=== Begin Enclosure ===

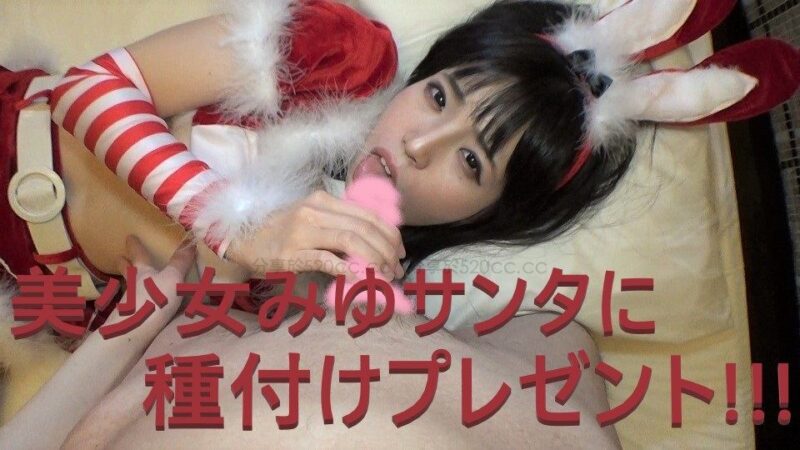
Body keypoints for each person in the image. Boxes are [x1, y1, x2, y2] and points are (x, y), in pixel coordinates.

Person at [0, 0, 797, 446]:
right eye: (441, 95)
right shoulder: (332, 58)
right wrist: (234, 227)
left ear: (489, 212)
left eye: (471, 162)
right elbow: (88, 91)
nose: (420, 141)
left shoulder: (347, 287)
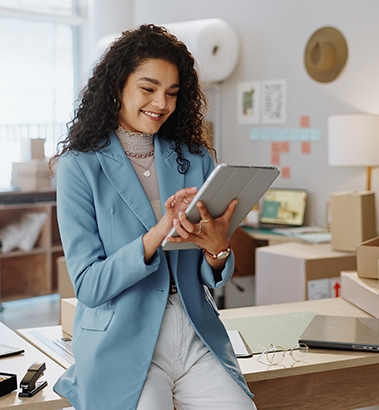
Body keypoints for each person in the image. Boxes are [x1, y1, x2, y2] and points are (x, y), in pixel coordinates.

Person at [50, 23, 256, 410]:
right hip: (123, 341)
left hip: (195, 333)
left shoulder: (196, 158)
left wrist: (218, 251)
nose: (161, 104)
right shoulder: (78, 166)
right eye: (148, 89)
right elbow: (89, 286)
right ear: (117, 86)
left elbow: (211, 272)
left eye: (172, 93)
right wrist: (158, 233)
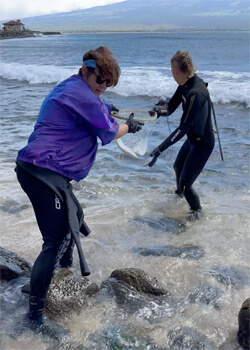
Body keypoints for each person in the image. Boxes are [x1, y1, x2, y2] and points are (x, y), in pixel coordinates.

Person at [15, 46, 143, 338]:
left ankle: (63, 272)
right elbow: (109, 133)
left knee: (76, 215)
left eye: (108, 84)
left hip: (40, 170)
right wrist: (130, 126)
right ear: (85, 69)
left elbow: (97, 109)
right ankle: (34, 317)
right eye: (100, 80)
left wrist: (106, 108)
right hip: (42, 172)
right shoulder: (83, 95)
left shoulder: (74, 88)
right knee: (56, 238)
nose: (102, 87)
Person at [148, 51, 215, 221]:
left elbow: (183, 128)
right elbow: (170, 108)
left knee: (186, 183)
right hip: (192, 139)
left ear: (178, 71)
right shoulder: (185, 85)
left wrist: (160, 148)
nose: (172, 75)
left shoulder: (196, 93)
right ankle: (179, 199)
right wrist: (158, 111)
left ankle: (197, 213)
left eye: (172, 71)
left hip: (203, 144)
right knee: (177, 167)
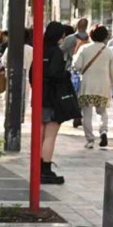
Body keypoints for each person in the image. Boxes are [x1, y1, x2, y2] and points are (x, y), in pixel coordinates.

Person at [36, 21, 72, 185]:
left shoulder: (40, 49)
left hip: (39, 96)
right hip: (52, 98)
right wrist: (66, 75)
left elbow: (33, 74)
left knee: (40, 134)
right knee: (50, 135)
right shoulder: (56, 52)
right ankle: (45, 169)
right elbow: (55, 74)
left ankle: (37, 166)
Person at [72, 25, 113, 149]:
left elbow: (76, 66)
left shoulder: (84, 48)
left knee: (87, 114)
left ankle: (90, 140)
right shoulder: (108, 51)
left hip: (87, 86)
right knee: (102, 112)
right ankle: (103, 131)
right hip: (103, 87)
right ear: (105, 36)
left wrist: (75, 56)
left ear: (90, 35)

=== End Enclosure ===

- **Work order**
Respond with an exact reproduction of the lines running from the one that contains "right shoulder: (56, 52)" through the end of the material.

- **Answer for this exercise**
right shoulder: (56, 52)
right ankle: (45, 169)
right elbow: (55, 74)
left ankle: (37, 166)
Person at [72, 25, 113, 149]:
left elbow: (76, 66)
left shoulder: (84, 48)
left knee: (87, 114)
left ankle: (90, 140)
right shoulder: (108, 51)
left hip: (87, 86)
right knee: (102, 112)
right ankle: (103, 131)
right hip: (103, 87)
right ear: (105, 36)
left wrist: (75, 56)
left ear: (90, 35)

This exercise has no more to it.